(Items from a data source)

== Segment start ==

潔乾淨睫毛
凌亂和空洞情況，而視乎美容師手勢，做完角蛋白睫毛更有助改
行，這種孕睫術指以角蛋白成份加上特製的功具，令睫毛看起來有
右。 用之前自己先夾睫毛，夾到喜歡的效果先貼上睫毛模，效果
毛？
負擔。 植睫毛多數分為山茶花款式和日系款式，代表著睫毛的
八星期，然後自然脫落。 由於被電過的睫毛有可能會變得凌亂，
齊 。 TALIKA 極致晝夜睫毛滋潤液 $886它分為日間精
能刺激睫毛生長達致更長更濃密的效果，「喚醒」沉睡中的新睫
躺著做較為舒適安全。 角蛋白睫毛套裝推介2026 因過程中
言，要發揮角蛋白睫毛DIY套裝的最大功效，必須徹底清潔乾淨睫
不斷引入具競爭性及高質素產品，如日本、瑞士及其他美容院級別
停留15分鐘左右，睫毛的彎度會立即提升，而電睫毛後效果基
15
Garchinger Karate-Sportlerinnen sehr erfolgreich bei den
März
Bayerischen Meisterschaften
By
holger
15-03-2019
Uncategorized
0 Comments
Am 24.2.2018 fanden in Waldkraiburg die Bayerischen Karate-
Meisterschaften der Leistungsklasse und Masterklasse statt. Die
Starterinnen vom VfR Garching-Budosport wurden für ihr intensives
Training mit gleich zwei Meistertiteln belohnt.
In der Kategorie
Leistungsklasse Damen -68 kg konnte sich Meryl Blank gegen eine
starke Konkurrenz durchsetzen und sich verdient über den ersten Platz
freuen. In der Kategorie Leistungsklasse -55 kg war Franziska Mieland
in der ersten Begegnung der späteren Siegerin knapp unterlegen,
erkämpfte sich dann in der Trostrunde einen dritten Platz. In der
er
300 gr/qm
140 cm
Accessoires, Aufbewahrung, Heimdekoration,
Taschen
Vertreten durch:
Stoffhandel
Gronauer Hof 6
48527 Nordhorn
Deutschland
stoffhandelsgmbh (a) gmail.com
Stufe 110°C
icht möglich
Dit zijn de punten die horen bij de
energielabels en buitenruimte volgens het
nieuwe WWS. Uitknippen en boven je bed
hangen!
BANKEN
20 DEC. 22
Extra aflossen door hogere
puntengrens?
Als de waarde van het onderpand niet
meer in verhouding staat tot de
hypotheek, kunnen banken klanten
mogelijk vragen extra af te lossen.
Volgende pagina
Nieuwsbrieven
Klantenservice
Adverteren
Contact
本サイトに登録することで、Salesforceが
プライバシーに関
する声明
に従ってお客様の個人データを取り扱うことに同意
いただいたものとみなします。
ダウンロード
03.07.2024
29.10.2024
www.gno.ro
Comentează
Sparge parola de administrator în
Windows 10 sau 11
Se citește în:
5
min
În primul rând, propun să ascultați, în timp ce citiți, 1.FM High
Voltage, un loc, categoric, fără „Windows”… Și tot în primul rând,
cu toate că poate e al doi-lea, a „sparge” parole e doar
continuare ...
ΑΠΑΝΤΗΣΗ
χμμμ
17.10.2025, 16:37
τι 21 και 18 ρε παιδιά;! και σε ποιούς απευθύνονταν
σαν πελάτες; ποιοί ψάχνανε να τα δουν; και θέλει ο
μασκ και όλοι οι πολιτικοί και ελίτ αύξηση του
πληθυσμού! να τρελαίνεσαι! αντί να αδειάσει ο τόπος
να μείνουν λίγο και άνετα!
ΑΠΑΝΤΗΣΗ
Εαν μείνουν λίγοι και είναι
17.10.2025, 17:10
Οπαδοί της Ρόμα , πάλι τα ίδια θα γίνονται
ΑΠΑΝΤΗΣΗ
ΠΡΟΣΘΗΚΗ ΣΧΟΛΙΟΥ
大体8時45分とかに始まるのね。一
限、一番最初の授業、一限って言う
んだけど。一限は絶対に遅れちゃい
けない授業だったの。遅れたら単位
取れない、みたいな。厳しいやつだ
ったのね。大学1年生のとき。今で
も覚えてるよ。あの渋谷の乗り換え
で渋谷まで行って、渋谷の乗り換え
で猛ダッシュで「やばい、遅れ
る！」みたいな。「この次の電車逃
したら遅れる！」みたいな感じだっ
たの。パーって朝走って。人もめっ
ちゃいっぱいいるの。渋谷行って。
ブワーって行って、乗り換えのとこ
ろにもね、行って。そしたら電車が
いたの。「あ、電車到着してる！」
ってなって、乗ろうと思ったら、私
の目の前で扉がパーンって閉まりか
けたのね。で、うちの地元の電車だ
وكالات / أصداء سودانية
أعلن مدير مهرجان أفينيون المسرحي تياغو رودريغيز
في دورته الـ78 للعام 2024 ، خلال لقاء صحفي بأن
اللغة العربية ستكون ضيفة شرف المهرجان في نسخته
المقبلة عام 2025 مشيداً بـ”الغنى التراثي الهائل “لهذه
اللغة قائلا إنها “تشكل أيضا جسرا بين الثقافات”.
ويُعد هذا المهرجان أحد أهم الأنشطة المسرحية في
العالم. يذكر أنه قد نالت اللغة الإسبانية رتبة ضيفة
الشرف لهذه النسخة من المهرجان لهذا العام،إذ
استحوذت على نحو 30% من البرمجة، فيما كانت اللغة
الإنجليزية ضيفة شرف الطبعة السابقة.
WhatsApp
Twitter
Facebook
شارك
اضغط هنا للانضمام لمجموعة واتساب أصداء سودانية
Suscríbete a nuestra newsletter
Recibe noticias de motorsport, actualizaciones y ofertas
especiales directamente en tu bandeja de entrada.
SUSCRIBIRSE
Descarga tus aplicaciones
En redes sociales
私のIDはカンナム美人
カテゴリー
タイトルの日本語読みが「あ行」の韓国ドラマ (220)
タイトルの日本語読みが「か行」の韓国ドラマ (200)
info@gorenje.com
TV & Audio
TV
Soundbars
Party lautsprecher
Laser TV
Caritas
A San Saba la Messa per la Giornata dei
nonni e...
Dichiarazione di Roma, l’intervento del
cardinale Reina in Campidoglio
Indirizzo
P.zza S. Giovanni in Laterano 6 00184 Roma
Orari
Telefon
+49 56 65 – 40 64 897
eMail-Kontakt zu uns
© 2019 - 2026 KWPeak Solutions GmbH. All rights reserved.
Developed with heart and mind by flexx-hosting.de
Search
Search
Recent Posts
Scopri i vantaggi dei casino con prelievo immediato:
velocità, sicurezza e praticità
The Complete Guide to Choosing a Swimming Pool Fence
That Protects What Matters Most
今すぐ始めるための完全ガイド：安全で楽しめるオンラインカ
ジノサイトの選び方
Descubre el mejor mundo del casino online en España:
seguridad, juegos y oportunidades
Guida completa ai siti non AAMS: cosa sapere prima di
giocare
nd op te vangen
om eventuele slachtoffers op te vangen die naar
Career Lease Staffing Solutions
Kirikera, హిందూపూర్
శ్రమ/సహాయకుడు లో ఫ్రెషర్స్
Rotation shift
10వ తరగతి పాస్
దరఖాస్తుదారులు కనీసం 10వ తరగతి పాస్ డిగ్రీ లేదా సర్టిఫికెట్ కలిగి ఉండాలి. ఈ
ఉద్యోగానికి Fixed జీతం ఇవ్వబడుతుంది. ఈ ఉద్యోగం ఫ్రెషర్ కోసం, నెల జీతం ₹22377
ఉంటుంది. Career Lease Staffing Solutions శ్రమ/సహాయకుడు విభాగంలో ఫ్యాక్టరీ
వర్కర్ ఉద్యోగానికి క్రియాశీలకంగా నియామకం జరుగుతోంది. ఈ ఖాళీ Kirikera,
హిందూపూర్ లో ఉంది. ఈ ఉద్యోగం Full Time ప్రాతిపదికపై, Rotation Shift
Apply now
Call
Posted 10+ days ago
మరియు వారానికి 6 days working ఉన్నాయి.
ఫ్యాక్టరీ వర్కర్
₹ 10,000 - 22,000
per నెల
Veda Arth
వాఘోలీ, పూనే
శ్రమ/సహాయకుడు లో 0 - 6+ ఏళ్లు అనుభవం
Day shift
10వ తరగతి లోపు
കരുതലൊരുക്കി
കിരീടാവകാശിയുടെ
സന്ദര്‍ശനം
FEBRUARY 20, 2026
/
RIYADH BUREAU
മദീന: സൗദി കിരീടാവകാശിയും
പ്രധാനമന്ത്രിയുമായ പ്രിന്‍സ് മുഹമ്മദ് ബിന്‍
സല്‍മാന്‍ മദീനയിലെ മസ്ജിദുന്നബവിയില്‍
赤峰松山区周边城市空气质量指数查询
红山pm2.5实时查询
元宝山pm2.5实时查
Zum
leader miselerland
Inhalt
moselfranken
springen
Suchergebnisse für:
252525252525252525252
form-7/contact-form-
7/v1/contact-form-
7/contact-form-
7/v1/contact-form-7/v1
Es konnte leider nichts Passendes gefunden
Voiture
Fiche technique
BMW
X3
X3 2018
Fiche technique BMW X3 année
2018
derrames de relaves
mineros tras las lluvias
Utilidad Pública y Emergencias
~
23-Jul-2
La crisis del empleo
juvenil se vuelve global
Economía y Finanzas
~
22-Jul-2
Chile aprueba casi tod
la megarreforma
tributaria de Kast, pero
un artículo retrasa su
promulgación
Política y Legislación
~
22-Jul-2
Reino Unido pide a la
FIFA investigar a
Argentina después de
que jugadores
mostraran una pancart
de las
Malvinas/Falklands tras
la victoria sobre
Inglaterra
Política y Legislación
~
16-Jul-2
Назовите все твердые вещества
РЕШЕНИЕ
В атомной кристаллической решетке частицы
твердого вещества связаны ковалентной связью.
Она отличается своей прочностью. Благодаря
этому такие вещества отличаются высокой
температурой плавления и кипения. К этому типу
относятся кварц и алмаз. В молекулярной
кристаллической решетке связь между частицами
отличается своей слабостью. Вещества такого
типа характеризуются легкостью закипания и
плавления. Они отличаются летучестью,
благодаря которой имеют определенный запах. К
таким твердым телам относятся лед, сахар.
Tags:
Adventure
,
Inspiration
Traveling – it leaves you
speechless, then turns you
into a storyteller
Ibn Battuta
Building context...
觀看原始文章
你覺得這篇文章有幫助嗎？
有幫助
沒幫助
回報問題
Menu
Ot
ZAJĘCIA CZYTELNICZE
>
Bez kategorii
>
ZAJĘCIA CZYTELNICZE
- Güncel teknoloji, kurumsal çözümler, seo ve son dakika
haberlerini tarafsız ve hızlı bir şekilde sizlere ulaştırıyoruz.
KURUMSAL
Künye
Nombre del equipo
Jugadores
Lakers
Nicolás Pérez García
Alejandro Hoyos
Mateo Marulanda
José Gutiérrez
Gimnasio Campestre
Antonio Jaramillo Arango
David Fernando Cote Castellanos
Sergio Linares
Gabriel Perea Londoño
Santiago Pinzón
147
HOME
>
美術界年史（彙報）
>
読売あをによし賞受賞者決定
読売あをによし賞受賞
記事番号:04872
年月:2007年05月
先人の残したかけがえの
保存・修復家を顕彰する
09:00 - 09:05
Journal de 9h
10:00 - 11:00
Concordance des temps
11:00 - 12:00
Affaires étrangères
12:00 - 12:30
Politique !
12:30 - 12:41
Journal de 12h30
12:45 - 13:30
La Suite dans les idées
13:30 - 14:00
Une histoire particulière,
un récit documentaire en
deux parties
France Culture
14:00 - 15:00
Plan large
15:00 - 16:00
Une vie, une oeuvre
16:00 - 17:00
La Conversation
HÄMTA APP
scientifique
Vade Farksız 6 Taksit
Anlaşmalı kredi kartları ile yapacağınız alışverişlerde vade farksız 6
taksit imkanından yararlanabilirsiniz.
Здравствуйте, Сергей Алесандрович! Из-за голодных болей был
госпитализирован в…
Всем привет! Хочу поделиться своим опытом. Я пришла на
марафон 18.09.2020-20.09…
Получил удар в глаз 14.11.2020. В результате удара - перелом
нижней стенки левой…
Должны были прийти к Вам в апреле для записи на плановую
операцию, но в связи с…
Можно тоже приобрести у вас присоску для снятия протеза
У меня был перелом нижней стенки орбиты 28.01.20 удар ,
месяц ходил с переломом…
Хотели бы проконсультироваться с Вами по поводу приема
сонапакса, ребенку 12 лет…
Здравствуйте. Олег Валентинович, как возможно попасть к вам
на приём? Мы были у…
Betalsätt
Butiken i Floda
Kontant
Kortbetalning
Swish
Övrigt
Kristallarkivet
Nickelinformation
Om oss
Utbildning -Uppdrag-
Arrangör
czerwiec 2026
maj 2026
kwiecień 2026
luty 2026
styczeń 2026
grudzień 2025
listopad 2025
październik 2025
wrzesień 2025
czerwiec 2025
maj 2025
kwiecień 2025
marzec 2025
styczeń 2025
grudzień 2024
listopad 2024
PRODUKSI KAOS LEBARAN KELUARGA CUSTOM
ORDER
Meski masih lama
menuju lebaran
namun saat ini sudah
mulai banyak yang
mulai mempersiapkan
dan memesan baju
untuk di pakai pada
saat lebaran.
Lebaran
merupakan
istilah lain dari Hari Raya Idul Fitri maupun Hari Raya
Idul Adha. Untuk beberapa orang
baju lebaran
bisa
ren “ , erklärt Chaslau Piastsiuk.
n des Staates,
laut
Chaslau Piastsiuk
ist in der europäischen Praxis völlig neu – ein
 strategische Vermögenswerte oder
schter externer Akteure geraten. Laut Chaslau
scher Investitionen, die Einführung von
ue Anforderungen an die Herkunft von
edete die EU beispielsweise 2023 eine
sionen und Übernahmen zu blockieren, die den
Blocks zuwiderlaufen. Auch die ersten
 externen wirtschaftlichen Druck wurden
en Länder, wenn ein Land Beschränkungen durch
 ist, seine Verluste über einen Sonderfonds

== Segment end ==

Keeping every character as it is, restate the lines above that run from the line with "Gronauer Hof 6" through the line with "hypotheek, kunnen banken klanten", both included, and nothing else.

### Output for this exercise
Gronauer Hof 6
48527 Nordhorn
Deutschland
stoffhandelsgmbh (a) gmail.com
Stufe 110°C
icht möglich
Dit zijn de punten die horen bij de
energielabels en buitenruimte volgens het
nieuwe WWS. Uitknippen en boven je bed
hangen!
BANKEN
20 DEC. 22
Extra aflossen door hogere
puntengrens?
Als de waarde van het onderpand niet
meer in verhouding staat tot de
hypotheek, kunnen banken klanten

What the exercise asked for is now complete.